### EXERCISE
Write out every line of text in the data word for word, leaving the pictures out.

### SOURCE INFORMATION
[Start of Attachment]

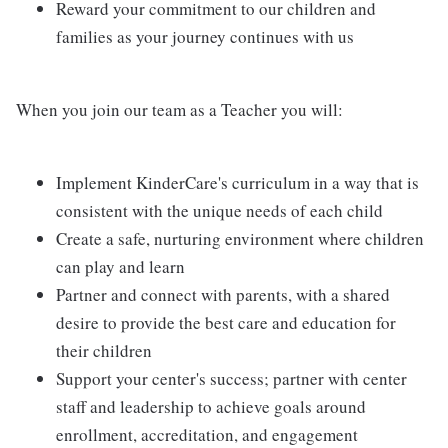
Reward your commitment to our children and
families as your journey continues with us
When you join our team as a Teacher you will:
Implement KinderCare's curriculum in a way that is
consistent with the unique needs of each child
Create a safe, nurturing environment where children
can play and learn
Partner and connect with parents, with a shared
desire to provide the best care and education for
their children
Support your center's success; partner with center
staff and leadership to achieve goals around
enrollment, accreditation, and engagement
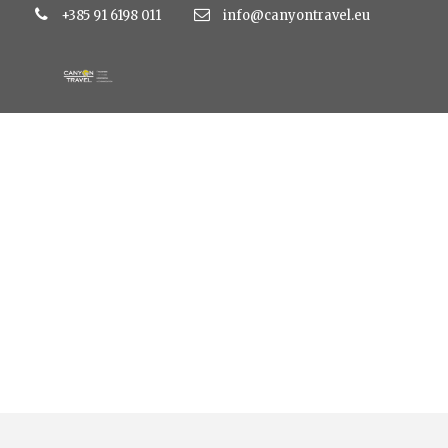
+385 91 6198 011
info@canyontravel.eu
Tag
atlantida hotel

[End of Attachment]

### TASK SOLUTION
Reward your commitment to our children and
families as your journey continues with us
When you join our team as a Teacher you will:
Implement KinderCare's curriculum in a way that is
consistent with the unique needs of each child
Create a safe, nurturing environment where children
can play and learn
Partner and connect with parents, with a shared
desire to provide the best care and education for
their children
Support your center's success; partner with center
staff and leadership to achieve goals around
enrollment, accreditation, and engagement
+385 91 6198 011
info@canyontravel.eu
Tag
atlantida hotel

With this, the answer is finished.